2J1's WBlin can output a maximum of 5.00 Volts and can be re-programmed. A special feature of WBlin is what we call a differential output. The WBlin+ output wire (BLUE) is the signal, and the WBlin- output wire (GREEN) is the ground reference (actually an input). This arrangement is designed to reduce the amount of noise and possible voltage offset errors seen by a device connected to WBlin. The WBlin differential output is described more fully here. WBlin can be re-programmed using the Config utility to cover any part of the AFR range from Lambda = 0.6 to free-air over the 0 to 5 Volt range.

For the default mapping shown, to convert WBlin to an AFR, simply multiply the measured voltage by 2 and add 9. The advantage of a linear output is that it's easy to write a conversion function from the wideband voltage to AFR.

* Note-2: Remember that WBo2 is a Lambda meter and is "calibrated" to display AFR for fuels with a stoich AFR of 14.7 (ie. "unleaded"). For other fuels that don't have a stoich value of 14.7, the x-axis (AFR) of the graph shown here should be modified.

* Note-3: while the WBlin output is accurate, the Lambda data in the RS232 data frame is inherently more accurate and does not suffer from some possible sources of signal degradation that beset all analogue data.

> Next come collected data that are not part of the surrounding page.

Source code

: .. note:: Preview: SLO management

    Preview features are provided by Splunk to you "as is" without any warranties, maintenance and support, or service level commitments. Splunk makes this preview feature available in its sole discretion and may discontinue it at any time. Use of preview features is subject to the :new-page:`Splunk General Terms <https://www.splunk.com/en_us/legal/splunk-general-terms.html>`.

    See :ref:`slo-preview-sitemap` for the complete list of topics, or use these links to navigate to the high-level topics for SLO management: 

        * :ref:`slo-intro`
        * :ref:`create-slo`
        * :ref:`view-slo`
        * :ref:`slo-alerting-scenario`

NBsim VIOLET on I/O Cable , Simulated Narrowband Output
[Simulated NB Curve]

A synthesized narrowband (NBsim) voltage is produced by the onboard microcontroller using an 8 bit A/D PWM converter (with single pole filter), and a 65 word lookup table. Linear interpolation improves lookup accuracy. We describe this as having an accuracy of 7.5 bits to distinguish it from outputs on our other units that use hardware DACs. The full 0 to 5 Volt output is available, but restricting the output to 0 to 1 volt reduces the number of possible steps to around 200 (~5 mV per step).

The NB output is designed to be compatible with the raw output of a Bosch LSM-11 sensor. Refer to this eXcel spreadsheet for the graph of the default NBsim vs AFR.

As NBsim can re-programmed it is possible to do a number of interesting things such as fooling the engine's ECU (if equipped with a NB sensor) into running richer or leaner than it would do otherwise.

Pulse Inputs - RPMLO and PULSEVSS

2J1 has two PULSE channels that are captured for logging. These are separated into two inputs (RPM & VSS), with RPM being primarily intended for use with an ignition coil or tach style signal (0-12v COIL). Refer below for details of the Secondary VSS input. Diagram at right shows routing of RPM input via the Low-Pass filter that can be used to assist with installations that generate a large amount of high frequency noise on the RPM pickup. :

* RPM input for direct connection to a COIL (or a Tach signal as generated by some vehicles). The WHITE input normally connects to the wire going between the points and the COIL. On vehicles that have electronic ignition and a distributor you would connect to the point between the transistor switch (or ignition amplifier) and the coil. The COIL input should never be connected to any voltage greater than 12 Volts or damage to the WBo2 unit may result.

* VSS input for a lower voltage "logic level" signal as is generated by some sensors or produced as a low voltage output by an ECU (possibly the input to a transistor ignition amplifier). the 5 volt pulse will be at some small multiple of the engine's revs. Unfortunately, the loading (low input impedance) of the RPM input sometimes makes it infeasible to connect to sensitive circuits such as an inductive crank angle sensor. External circuitry may be required to connect to a Variable Reluctance pickup, or VSS style sensor.

The RPM and VSS inputs can be used at the same time, and are represented by two separate fields in the RS232 data frame.